Miller is not stopping there. The company recently came out with its Cinco de Mayo beer, intended to coincide with the holiday in May celebrated by Mexicans. Miller Lite also has launched a new Hispanic Web site to kick off its Gold Cup program. “This new site and its interactive content links directly to the theme for many of Miller Lite’s Gold Cup program initiatives,” says Dave Dixon, Miller’s senior director of Hispanic marketing. “It will bring together [soccer] fans from throughout North and Central America.”
Responding aggressively to Hispanic demands, The Coca Cola Co. has unleashed the power of the Mexican luchador (wrestler) and movie legend, the Blue Demon. The latest version of Coca Cola’s Full Throttle energy drink, the Blue Demon is aimed at the male segment, aged between 20 and 30 years old.
And in a sort of mega counter response, Grupo LALA, Mexico’s largest dairy producer is moving to become the U.S. Hispanic consumer’s preferred brand as well. Targeting Hispanic markets such as Houston, Los Angeles and Chicago, LALA Foods is aiming to become the leading provider of Mexican blended and drinkable yogurt and other beverages.

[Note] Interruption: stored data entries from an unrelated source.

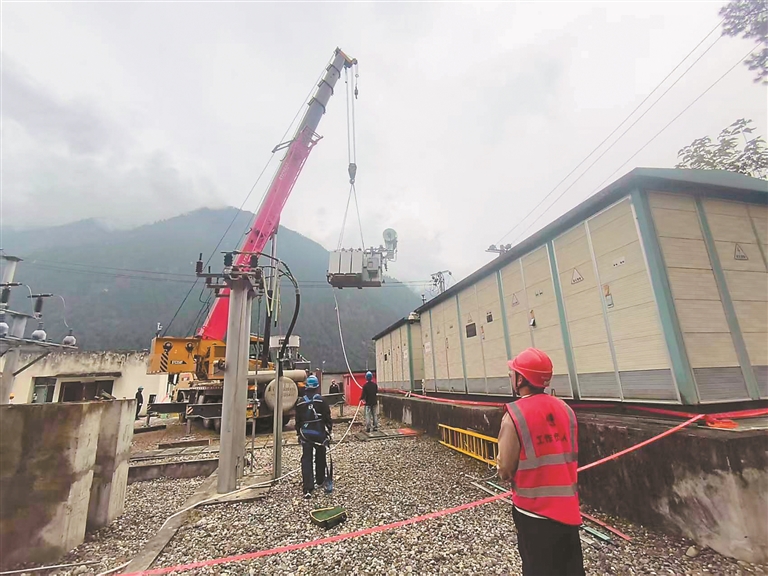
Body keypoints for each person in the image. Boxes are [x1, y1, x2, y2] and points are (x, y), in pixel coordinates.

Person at [497, 348, 584, 576]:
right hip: (568, 509)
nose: (511, 376)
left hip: (532, 511)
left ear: (521, 379)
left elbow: (505, 469)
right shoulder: (565, 409)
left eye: (513, 372)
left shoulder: (515, 415)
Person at [294, 375, 332, 498]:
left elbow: (298, 421)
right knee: (320, 455)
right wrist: (329, 430)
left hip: (306, 435)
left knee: (307, 459)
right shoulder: (322, 401)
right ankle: (320, 479)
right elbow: (327, 418)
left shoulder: (300, 403)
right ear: (317, 387)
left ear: (306, 387)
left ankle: (308, 487)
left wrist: (299, 433)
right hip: (319, 433)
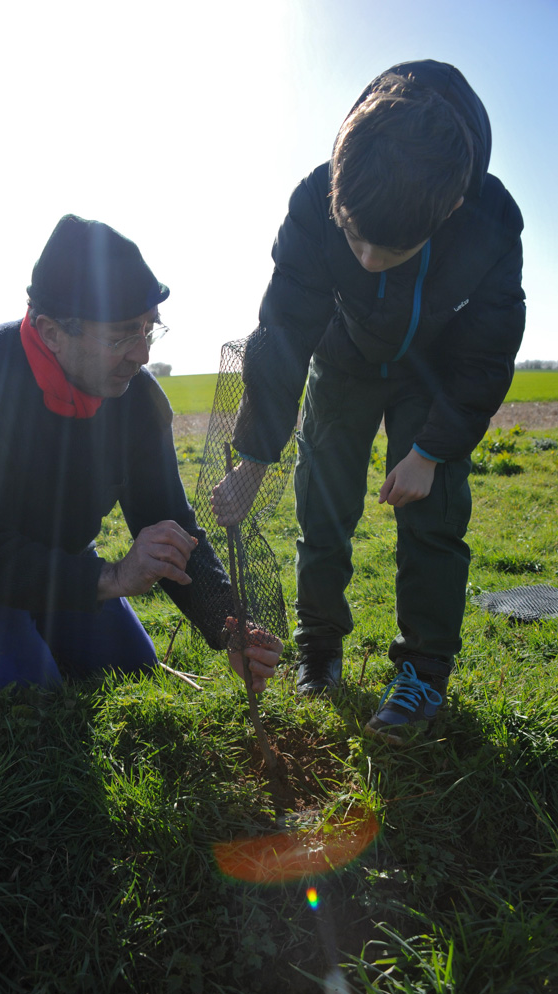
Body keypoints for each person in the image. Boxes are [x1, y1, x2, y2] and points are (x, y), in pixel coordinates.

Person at [211, 60, 525, 743]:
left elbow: (483, 354)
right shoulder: (311, 200)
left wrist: (428, 451)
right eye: (351, 235)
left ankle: (421, 673)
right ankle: (317, 647)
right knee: (322, 508)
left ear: (448, 210)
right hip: (342, 361)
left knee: (432, 518)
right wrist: (254, 459)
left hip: (432, 374)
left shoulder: (491, 223)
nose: (363, 259)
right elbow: (285, 329)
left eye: (390, 249)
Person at [0, 214, 281, 701]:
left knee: (130, 668)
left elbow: (169, 523)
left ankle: (29, 625)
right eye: (121, 335)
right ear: (52, 331)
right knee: (24, 695)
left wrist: (228, 625)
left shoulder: (137, 400)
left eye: (148, 330)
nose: (141, 355)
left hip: (57, 553)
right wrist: (113, 577)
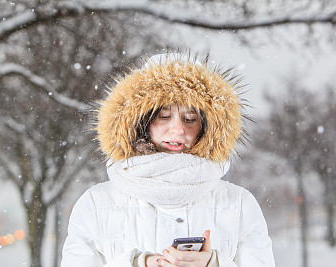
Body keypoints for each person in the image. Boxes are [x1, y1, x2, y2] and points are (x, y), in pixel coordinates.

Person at [61, 52, 275, 267]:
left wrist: (214, 263)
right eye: (163, 116)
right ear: (140, 122)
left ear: (207, 127)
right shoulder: (96, 204)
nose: (178, 129)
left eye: (190, 119)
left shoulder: (239, 204)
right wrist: (137, 264)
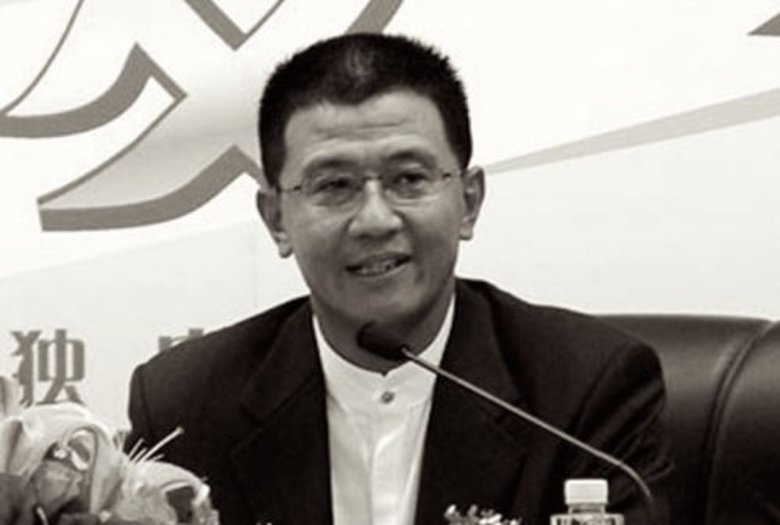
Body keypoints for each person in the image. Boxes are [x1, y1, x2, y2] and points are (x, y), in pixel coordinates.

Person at [126, 33, 674, 525]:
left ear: (469, 202)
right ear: (277, 220)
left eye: (409, 179)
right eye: (334, 186)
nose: (375, 220)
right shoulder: (185, 404)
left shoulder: (586, 390)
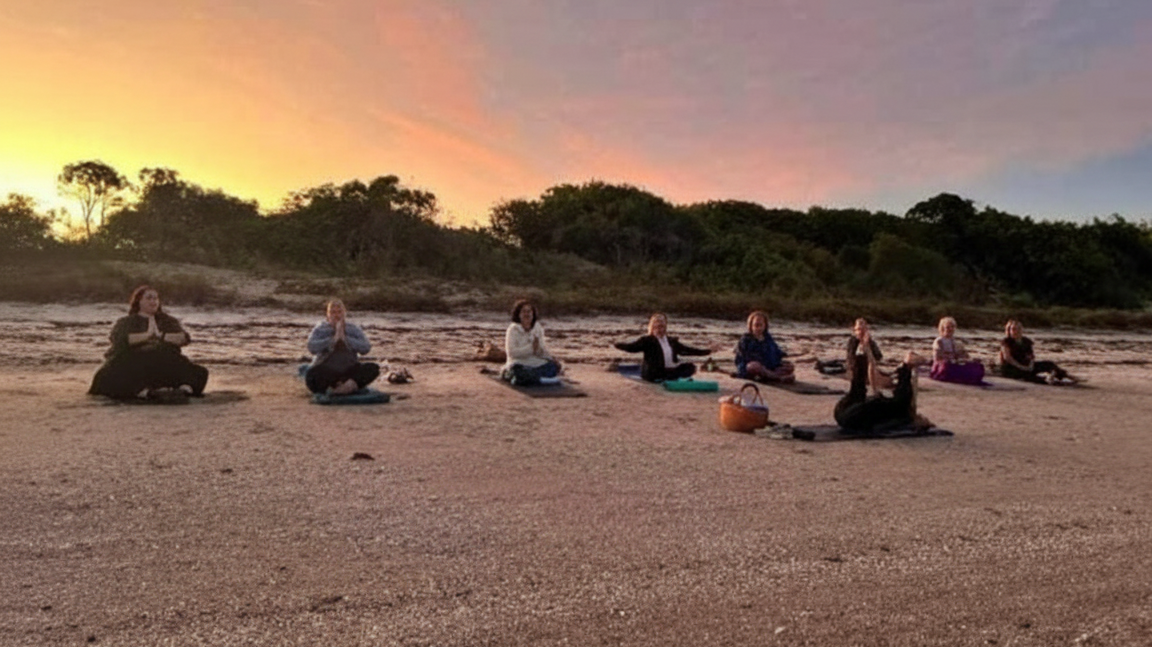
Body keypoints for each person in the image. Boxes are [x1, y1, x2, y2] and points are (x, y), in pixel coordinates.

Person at [88, 285, 209, 400]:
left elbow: (184, 338)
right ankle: (144, 392)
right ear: (138, 301)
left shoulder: (167, 321)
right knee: (108, 377)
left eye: (156, 298)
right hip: (134, 361)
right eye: (149, 298)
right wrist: (147, 336)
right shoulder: (126, 321)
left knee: (199, 373)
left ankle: (183, 390)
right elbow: (119, 339)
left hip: (163, 360)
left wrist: (161, 336)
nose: (153, 301)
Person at [834, 330, 931, 433]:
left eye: (923, 418)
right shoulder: (904, 416)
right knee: (899, 403)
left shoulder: (904, 417)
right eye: (923, 418)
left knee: (859, 391)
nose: (923, 416)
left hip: (849, 417)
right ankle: (904, 366)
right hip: (846, 415)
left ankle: (862, 355)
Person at [305, 299, 380, 395]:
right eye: (333, 312)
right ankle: (334, 387)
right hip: (327, 369)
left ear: (344, 313)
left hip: (349, 370)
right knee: (312, 375)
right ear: (328, 315)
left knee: (373, 368)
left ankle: (348, 386)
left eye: (339, 312)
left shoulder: (353, 329)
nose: (336, 315)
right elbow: (311, 347)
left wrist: (345, 339)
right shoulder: (320, 329)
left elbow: (366, 347)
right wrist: (333, 340)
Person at [614, 313, 711, 382]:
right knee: (656, 374)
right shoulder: (647, 340)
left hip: (669, 370)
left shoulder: (671, 341)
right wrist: (618, 345)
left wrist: (708, 351)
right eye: (658, 327)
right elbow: (632, 348)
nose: (661, 329)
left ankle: (670, 376)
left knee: (690, 367)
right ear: (653, 328)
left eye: (662, 327)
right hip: (655, 371)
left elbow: (687, 350)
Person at [502, 299, 562, 386]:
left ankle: (538, 379)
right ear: (518, 314)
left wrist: (551, 358)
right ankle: (543, 380)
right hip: (518, 363)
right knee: (518, 373)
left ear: (533, 314)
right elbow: (512, 353)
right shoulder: (513, 330)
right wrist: (530, 348)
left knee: (551, 366)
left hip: (535, 362)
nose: (527, 314)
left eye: (529, 311)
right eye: (524, 312)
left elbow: (542, 351)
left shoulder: (538, 328)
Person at [999, 319, 1075, 384]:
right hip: (1012, 367)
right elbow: (1008, 358)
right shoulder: (1006, 342)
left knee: (1049, 364)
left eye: (1019, 328)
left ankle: (1063, 376)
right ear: (1010, 330)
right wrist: (1022, 367)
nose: (1017, 331)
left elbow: (1031, 356)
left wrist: (1030, 365)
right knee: (1026, 376)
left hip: (1025, 364)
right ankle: (1047, 380)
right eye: (1014, 329)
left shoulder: (1026, 341)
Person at [734, 310, 795, 383]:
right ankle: (777, 378)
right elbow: (745, 356)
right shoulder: (745, 339)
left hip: (769, 366)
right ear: (751, 326)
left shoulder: (767, 338)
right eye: (756, 325)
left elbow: (775, 351)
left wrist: (782, 356)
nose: (758, 328)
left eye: (761, 325)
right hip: (752, 366)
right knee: (753, 367)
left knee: (789, 366)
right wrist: (760, 360)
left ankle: (770, 376)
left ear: (765, 326)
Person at [930, 316, 985, 385]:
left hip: (955, 362)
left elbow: (964, 355)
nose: (950, 329)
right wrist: (950, 359)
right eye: (948, 327)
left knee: (977, 366)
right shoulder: (939, 341)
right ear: (942, 328)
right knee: (947, 366)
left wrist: (968, 359)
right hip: (942, 365)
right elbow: (938, 357)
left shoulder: (956, 342)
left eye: (952, 327)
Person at [845, 317, 884, 384]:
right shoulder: (853, 341)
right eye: (858, 330)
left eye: (863, 330)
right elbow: (851, 358)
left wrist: (868, 346)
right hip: (856, 370)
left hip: (871, 368)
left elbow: (879, 356)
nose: (860, 332)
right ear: (855, 330)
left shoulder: (871, 342)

Hispanic advertising dollars
Hispanic advertising continues to outperform the sluggish mainstream U.S. advertising industry this year, reports Advertising Age’s 2007 Hispanic Fact Pack. TNS Media Intelligence forecast Spanish-language media spending to grow 3.7 percent for 2007, which is double TNS’s 1.7 percent growth prediction for the overall U.S. measured media spending.
In the Top 10 categories for ad spending in Hispanic media, food, beverages and candy ranked No. 5 at more than $326 million in 2006, according to TNS. The majority of food, beverage and candy spending falls into television advertising vs. print media. Beer, wine and spirits ranked No. 10 on the list, with $140 million in ad spending in Hispanic advertising, and the majority of its spending in television dollars as well. Automotive, retail, and telecommunications, Internet services and ISP, respectively, ranked as the top three in ad spending in Hispanic advertising.
For beverage companies’ spending performance, PepsiCo, Coca-Cola Co., SABMiller and Anheuser-Busch Cos. all ranked in the Top 50 Advertisers in Hispanic Media by measured U.S. media spending, calculated by TNS. Coming in at No. 17, PepsiCo led the soft drink giants and spent nearly $58 million in 2006, which was a 15.9 percent decrease from the year before. Following next at No. 18, Coca-Cola Co. spent more than $51 million last year, which was a 70 percent increase from 2006.
For the domestic brewers, SAB Miller reached nearly $46 million in Hispanic media spending in 2006, which was a 12 percent increase from the previous year, and ranked the company 24th. Coming in at No. 27, Anheuser-Busch grew to more than $41 million in Hispanic ad spending, which was a slightly more than double its spending for the previous year.